# Think about last summer, getting ready for 2018



## Darrell (Mar 22, 2018)




----------



## Colonel K0rn (Jul 4, 2017)

WOW! Those are some beautiful flowers, that red one made me say "Oooooo". My MIL actually sent me 3 packs of wildflower mix seeds, because she knows I love flowers. I'm still thinking about where I can put a flowerbed for something like that. Love the pergola too. I bet you get all kinds of honeybees and hummingbirds, some of my favorite things with wings.


----------



## J_nick (Jan 28, 2017)

Wow that looks great, @wardconnor will finally have some competition this year!

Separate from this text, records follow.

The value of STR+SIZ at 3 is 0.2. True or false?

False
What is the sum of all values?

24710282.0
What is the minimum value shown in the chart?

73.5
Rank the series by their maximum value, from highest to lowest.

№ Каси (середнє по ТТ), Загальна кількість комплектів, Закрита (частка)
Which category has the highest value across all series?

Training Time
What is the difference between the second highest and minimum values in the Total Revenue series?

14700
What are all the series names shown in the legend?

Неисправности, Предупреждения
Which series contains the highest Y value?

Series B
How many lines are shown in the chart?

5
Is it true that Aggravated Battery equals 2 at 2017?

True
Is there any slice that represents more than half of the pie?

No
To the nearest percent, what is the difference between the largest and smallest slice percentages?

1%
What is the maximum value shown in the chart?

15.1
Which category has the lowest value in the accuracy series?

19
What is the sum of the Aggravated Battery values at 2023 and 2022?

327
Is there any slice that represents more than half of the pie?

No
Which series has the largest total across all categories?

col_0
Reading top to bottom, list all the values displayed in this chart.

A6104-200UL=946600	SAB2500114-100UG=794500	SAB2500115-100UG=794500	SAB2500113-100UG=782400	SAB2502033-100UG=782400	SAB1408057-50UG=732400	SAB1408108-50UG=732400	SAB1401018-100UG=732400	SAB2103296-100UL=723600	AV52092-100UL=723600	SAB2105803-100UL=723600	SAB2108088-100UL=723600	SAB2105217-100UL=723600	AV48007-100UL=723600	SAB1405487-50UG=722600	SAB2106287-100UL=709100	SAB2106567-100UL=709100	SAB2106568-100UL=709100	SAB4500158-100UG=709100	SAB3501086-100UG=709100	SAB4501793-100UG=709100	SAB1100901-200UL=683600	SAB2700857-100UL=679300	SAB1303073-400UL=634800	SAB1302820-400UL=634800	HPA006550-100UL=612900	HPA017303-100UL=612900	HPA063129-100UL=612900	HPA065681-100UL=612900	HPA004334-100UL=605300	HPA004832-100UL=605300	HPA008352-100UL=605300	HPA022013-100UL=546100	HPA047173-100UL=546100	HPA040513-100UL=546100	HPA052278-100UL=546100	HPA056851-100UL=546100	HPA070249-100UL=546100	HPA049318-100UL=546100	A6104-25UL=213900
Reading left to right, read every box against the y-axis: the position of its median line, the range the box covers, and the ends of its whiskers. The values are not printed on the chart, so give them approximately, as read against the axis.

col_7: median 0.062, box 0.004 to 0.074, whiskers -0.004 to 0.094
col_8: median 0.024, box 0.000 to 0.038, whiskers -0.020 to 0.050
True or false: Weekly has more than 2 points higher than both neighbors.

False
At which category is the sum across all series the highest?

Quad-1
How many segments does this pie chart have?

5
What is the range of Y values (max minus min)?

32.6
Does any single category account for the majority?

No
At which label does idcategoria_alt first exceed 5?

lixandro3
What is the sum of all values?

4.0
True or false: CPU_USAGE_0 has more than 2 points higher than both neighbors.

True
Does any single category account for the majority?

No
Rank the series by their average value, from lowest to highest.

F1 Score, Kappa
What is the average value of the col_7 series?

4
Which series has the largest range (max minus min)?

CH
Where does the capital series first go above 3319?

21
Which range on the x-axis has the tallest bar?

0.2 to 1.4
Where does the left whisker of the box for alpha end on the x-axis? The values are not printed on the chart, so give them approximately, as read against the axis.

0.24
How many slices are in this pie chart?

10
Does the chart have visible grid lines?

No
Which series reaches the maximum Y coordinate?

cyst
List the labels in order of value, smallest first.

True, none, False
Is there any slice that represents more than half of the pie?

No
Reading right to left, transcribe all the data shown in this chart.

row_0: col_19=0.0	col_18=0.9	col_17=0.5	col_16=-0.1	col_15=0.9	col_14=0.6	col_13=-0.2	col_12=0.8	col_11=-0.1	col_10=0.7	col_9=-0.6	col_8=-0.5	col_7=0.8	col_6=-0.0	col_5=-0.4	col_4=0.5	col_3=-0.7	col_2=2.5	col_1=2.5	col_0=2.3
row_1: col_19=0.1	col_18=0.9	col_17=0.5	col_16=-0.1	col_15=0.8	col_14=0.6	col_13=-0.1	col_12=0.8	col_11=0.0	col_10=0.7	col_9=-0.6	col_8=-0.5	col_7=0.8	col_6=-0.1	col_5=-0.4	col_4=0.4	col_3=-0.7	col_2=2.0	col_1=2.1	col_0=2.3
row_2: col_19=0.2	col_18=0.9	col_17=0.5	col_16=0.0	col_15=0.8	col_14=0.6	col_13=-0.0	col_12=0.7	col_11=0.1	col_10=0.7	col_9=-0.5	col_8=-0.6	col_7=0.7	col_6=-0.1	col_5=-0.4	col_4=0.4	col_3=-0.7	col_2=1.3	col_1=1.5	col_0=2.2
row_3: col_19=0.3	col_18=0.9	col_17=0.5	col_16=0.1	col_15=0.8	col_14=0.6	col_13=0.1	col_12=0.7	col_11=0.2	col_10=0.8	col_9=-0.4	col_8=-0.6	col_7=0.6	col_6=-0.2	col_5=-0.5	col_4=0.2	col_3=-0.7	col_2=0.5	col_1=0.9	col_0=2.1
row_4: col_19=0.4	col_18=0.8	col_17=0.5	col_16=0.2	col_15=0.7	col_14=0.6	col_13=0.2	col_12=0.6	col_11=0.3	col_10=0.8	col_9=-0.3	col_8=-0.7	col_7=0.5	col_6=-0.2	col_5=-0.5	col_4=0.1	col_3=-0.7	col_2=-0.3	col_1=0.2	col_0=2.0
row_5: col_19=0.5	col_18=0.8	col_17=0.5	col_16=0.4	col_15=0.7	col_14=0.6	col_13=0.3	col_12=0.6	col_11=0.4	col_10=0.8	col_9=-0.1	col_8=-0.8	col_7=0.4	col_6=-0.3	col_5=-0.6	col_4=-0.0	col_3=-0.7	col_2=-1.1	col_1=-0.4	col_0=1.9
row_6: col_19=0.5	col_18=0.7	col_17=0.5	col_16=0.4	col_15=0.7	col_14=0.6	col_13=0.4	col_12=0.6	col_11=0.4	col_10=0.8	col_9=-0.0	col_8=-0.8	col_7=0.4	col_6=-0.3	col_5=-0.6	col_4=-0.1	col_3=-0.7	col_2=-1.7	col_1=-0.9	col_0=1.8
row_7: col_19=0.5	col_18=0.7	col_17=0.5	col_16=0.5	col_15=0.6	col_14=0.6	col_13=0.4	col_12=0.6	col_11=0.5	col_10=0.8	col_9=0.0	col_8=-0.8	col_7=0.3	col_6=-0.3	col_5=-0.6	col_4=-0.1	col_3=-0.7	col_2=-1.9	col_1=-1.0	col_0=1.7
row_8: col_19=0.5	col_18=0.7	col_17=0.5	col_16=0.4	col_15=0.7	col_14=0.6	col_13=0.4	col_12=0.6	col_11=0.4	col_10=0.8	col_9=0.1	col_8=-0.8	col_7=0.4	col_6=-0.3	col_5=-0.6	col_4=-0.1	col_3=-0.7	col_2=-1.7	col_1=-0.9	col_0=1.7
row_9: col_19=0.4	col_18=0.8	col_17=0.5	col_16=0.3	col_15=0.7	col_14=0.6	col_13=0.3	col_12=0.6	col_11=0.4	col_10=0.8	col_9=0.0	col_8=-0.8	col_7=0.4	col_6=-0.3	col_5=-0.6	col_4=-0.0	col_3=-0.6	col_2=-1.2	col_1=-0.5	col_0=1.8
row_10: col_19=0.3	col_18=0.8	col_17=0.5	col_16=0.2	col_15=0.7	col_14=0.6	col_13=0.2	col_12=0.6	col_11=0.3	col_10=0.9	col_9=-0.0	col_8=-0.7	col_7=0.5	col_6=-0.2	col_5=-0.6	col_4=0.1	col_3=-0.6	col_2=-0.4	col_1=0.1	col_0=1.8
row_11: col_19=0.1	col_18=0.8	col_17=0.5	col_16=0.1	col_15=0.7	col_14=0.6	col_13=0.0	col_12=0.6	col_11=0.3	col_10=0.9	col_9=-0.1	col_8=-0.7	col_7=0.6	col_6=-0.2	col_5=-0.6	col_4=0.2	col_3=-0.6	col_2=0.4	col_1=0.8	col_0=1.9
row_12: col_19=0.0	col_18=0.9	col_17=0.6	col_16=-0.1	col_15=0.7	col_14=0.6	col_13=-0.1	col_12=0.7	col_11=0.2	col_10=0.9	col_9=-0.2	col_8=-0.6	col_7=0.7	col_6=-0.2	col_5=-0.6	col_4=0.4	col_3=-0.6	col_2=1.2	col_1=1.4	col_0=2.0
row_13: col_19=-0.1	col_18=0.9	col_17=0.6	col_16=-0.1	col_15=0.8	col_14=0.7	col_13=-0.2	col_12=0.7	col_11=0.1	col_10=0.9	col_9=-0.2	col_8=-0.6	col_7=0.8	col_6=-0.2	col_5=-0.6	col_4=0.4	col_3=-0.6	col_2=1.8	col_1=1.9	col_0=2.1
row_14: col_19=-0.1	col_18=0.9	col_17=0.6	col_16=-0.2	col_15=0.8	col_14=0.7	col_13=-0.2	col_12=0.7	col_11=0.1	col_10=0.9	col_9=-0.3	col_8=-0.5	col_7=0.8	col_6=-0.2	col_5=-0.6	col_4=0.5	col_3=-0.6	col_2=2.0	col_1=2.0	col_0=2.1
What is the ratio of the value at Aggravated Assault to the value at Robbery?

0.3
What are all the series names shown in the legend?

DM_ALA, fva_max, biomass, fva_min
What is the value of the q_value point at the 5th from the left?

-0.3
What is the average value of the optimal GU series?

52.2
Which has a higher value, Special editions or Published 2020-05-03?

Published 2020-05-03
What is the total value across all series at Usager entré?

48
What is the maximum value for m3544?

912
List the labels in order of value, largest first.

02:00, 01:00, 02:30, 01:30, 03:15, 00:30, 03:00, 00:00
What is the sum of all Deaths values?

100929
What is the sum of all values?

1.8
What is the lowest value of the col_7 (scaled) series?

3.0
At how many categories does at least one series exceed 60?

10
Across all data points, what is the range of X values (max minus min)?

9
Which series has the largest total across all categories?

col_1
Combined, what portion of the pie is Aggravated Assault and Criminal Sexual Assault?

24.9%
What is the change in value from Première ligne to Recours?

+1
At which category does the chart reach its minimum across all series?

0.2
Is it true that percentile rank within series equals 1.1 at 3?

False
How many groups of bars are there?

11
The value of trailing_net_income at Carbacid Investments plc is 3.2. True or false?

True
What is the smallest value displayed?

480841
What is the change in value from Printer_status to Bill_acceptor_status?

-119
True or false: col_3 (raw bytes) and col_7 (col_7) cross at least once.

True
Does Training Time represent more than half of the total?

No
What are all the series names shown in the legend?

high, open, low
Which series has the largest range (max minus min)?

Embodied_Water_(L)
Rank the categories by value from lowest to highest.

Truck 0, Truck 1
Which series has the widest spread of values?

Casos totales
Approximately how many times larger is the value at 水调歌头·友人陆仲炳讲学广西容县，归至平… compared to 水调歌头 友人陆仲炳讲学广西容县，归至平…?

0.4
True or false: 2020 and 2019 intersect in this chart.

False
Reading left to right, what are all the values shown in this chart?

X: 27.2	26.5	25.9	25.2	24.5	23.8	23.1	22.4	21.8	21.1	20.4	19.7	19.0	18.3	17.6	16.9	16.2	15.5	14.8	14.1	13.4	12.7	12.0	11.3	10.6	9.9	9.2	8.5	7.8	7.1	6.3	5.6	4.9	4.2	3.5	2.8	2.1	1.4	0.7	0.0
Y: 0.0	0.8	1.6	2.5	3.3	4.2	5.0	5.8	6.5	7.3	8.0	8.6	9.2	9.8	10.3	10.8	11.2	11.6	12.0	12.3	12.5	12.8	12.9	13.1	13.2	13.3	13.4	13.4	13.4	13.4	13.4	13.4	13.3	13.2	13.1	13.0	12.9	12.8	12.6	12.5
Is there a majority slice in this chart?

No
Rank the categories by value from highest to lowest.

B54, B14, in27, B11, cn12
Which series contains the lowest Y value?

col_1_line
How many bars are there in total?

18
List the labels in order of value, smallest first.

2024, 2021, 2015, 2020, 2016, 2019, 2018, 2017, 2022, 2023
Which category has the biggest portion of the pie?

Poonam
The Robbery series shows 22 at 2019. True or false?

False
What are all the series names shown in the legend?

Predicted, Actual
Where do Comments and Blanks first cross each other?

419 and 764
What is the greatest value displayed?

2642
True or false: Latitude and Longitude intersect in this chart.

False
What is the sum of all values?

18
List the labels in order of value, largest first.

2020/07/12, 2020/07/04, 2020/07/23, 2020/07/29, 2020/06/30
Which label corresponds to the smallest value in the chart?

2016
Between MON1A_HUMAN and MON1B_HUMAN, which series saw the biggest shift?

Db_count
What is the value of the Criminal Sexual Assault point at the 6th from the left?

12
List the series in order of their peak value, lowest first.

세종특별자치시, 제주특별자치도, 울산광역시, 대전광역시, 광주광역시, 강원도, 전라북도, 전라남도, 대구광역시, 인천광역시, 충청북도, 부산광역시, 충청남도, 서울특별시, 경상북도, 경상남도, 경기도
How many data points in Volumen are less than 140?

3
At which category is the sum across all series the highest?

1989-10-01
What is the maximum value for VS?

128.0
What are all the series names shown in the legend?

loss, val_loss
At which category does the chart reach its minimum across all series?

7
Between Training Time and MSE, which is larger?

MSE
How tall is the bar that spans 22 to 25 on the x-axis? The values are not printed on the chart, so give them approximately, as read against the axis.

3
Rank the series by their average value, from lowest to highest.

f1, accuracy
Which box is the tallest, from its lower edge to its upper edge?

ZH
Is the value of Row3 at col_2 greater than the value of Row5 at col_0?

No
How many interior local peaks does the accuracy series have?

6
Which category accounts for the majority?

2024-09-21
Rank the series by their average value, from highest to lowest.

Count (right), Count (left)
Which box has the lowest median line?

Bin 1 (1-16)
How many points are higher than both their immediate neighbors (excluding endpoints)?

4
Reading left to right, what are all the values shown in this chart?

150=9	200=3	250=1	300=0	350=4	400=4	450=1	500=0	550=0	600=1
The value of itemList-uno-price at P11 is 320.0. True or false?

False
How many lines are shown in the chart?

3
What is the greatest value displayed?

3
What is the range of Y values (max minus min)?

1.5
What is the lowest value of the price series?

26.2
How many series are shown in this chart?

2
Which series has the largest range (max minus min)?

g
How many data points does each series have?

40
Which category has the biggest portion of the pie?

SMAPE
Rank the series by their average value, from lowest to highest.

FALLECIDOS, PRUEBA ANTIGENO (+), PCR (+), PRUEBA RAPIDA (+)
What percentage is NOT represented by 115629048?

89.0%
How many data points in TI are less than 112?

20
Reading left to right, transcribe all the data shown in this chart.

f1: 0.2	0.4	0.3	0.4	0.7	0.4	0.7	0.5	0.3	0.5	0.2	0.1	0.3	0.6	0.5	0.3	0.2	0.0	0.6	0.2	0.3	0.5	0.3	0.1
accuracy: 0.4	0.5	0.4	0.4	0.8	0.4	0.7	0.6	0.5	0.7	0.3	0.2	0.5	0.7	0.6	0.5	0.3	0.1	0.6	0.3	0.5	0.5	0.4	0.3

I can grow grass but I need some help when it comes to flowers. I planted a hybrid tea rose 2 springs ago and it looked great for 2 weeks then it all went downhill from there. It didn't come back after the winter so I pulled it up.


----------



## wardconnor (Mar 25, 2017)

Awesome stuff there @Darrell

I'm looking forward to this summer as well. I love the color of different flowers be it annuals or perennials. The more I do with the flowers pots and beds, the more flower beds I want to cut into the grass.


----------



## Darrell (Mar 22, 2018)

Thanks. This was actually two summers ago. I now live in a different house which is a blank slate.


----------



## kds (Apr 28, 2017)

That is a beautiful garden. Really gives me hope for doing the same!


----------



## MarkAguglia (Jul 13, 2017)

Absolutely stunning!!


----------